For tools, ITR uses IBM VisualAge Java, Lotus Domino Go Web Server on the mainframe, and IBM's WebSphere. From Phoenix-based UniKix Technologies, ITR brought in 3270 ScreenBean, a JavaBean that provides direct access to legacy mainframe 3270 applications; and PathFinder, which automates navigation through legacy 3270 applications and identifies data fields to be shared with other applications.

Turner has also looked at Sun's HotSpot technology, and is hoping that it may help to speed up some of the servlets on the host. ITR has not yet implemented HotSpot, because at the moment, according to Turner, the company is heavily focused on trying to get all of the new applications out.

According to David Matthews, vice president of marketing at UniKix, Java started out very much as a client language. "We were seeing a lot of the same performance issues in client/server. By and large, a lot people are aware of those issues now, and we're seeing interest in switching to the server side," he said.

In addition to seeing improvement in JVM and compiler technology, Barry Tait, sales engineer at UniKix, noted that there are performance gains in moving to servlet technology.

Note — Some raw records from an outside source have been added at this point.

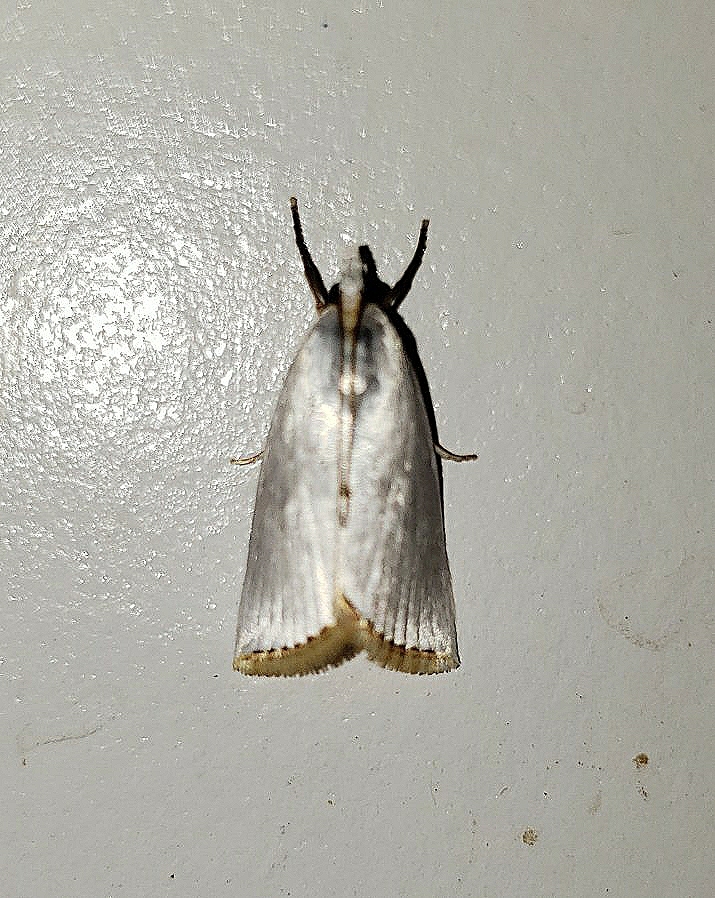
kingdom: Animalia
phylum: Arthropoda
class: Insecta
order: Lepidoptera
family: Crambidae
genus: Argyria
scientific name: Argyria nivalis
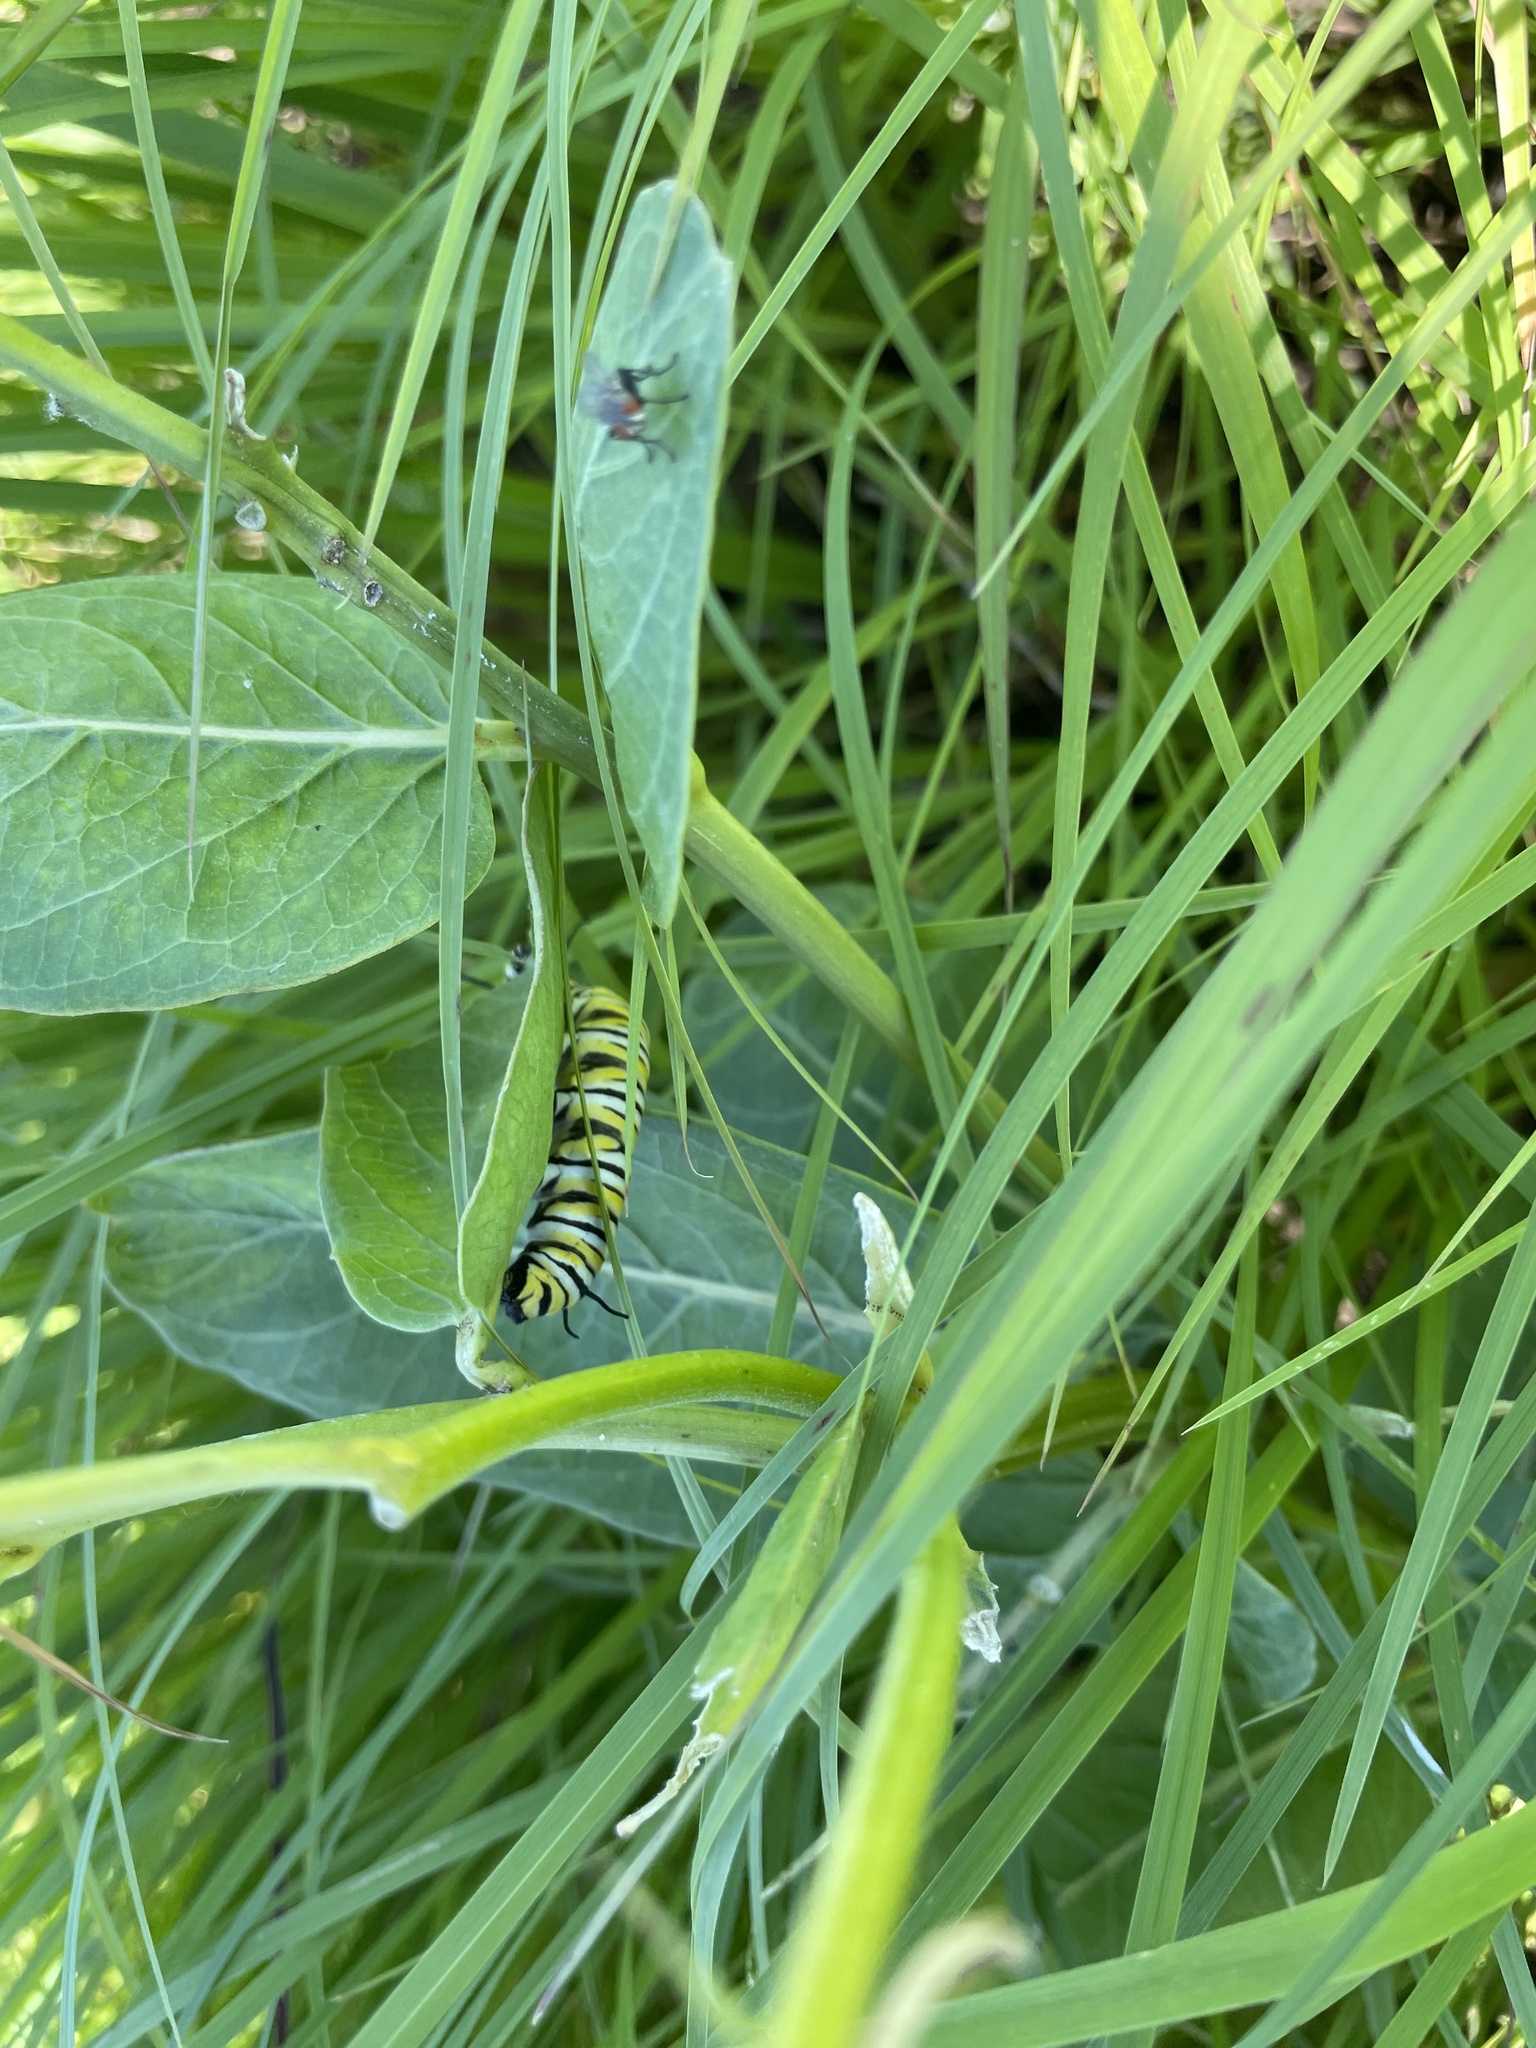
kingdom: Animalia
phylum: Arthropoda
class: Insecta
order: Lepidoptera
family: Nymphalidae
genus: Danaus
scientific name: Danaus plexippus
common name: Monarch
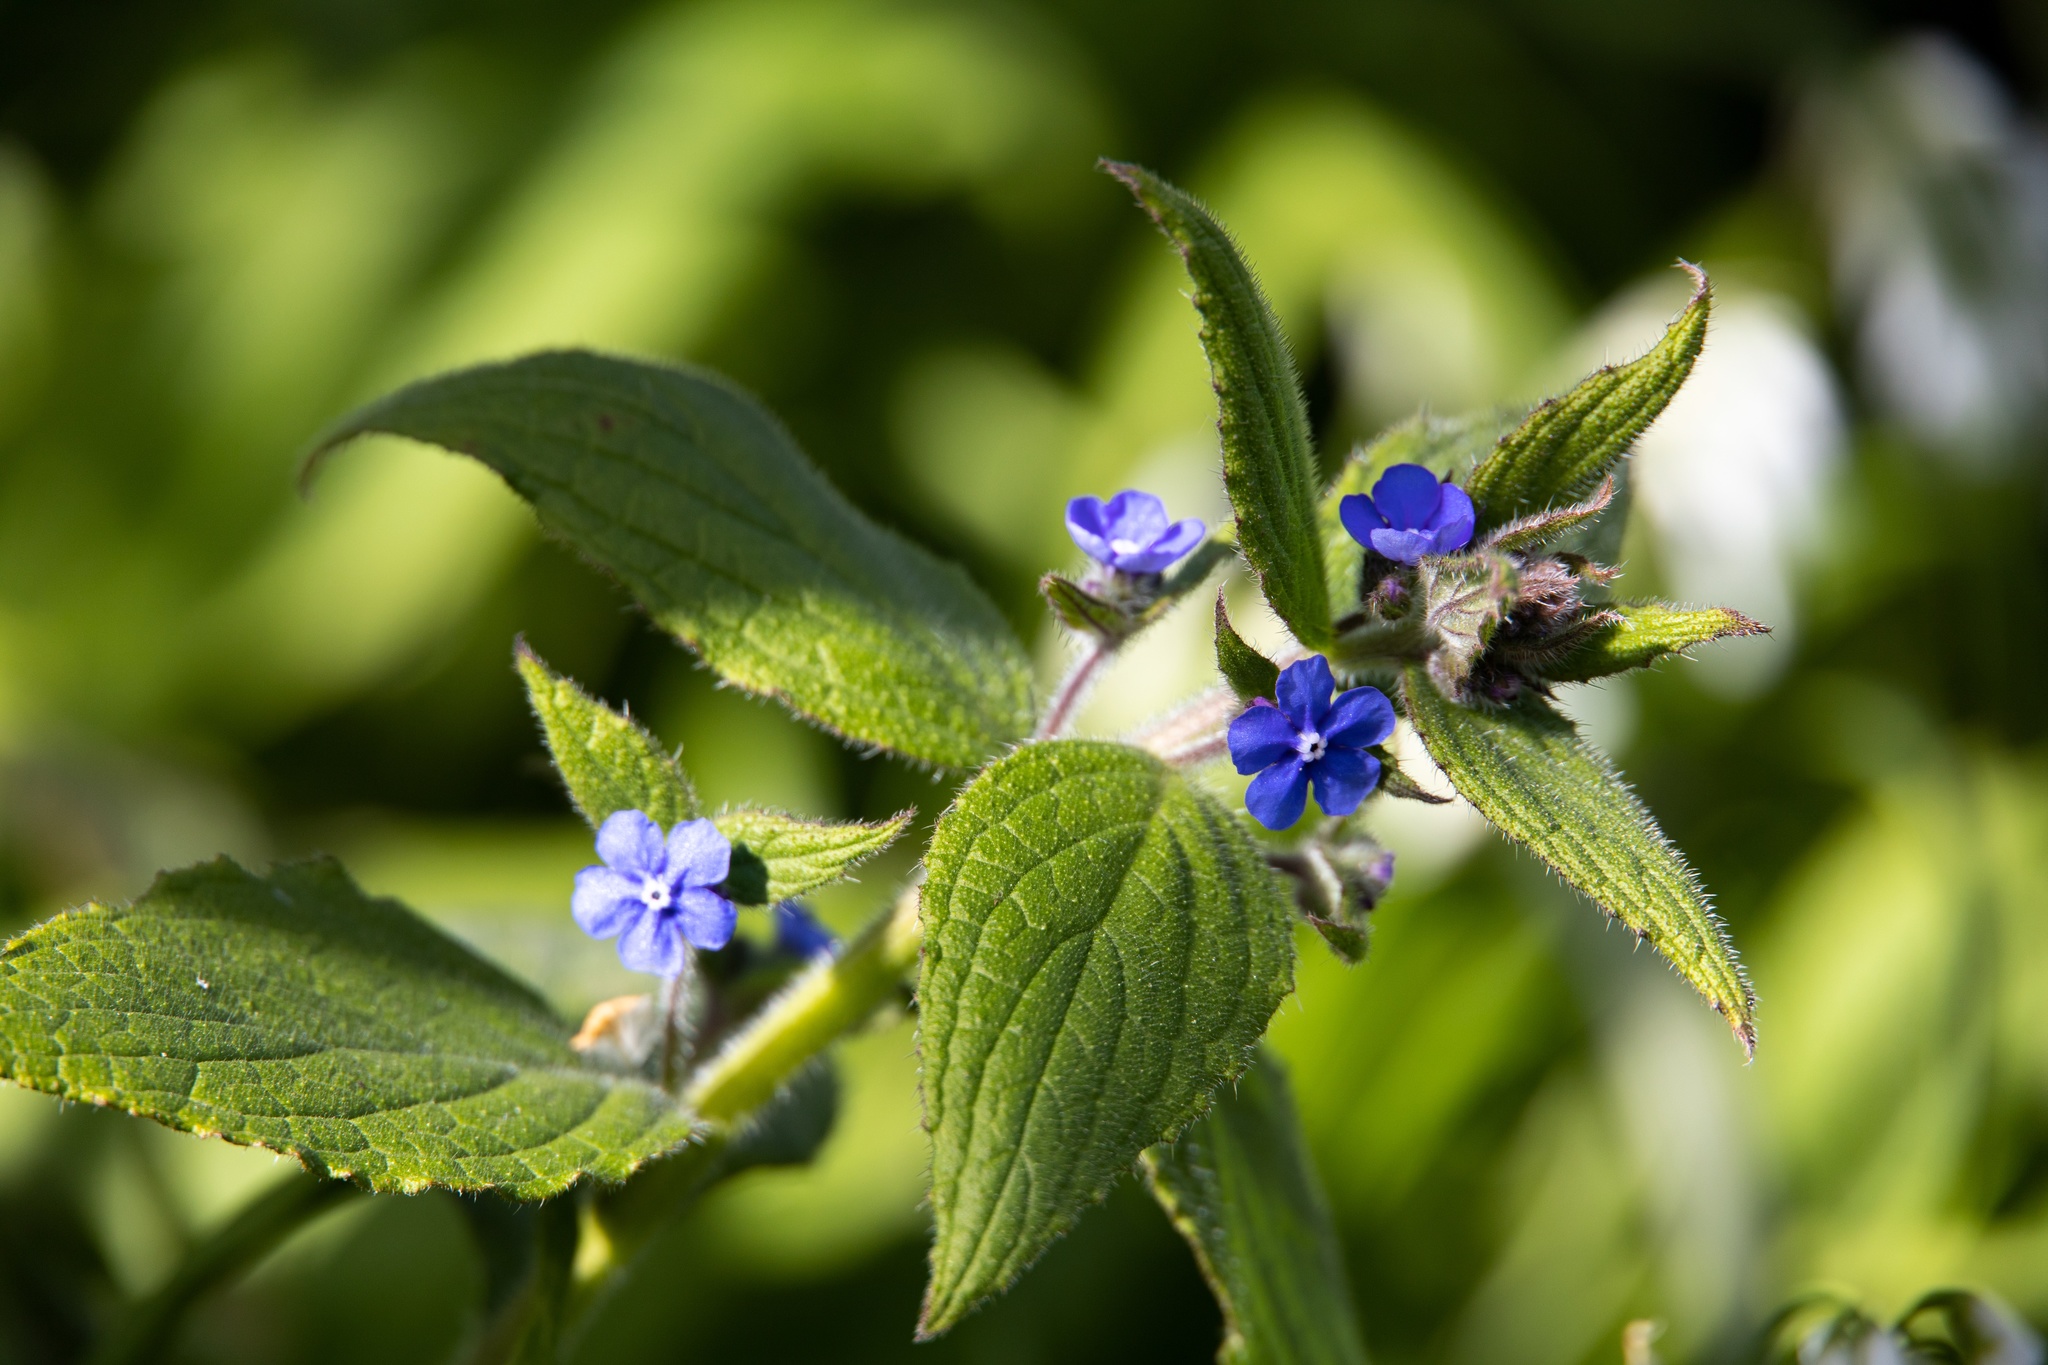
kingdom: Plantae
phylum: Tracheophyta
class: Magnoliopsida
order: Boraginales
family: Boraginaceae
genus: Pentaglottis
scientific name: Pentaglottis sempervirens
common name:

"In the past, there were some problems due to download times, particularly in downloading applets," said Tait. "Thirty seconds to a minute to download is far too long. We've found that with servlets, once they are cached in memory, subsequent access becomes faster."

Matthews believes that Java on the server side will be the next enterprise language, replacing COBOL over time. "Java is where the bulk of new apps will be written," he said. "We have to bring our systems software architecture into a full Java environment and that's what we're in the middle of doing right now."

With all the benefits of Java, is performance truly an issue these days? Concept Five's Marsh believes that it is getting to the point where performance is certainly not a deterrent to a large percentage of applications. For real high-volume software or real-time systems, however, he believes it will still be a barrier.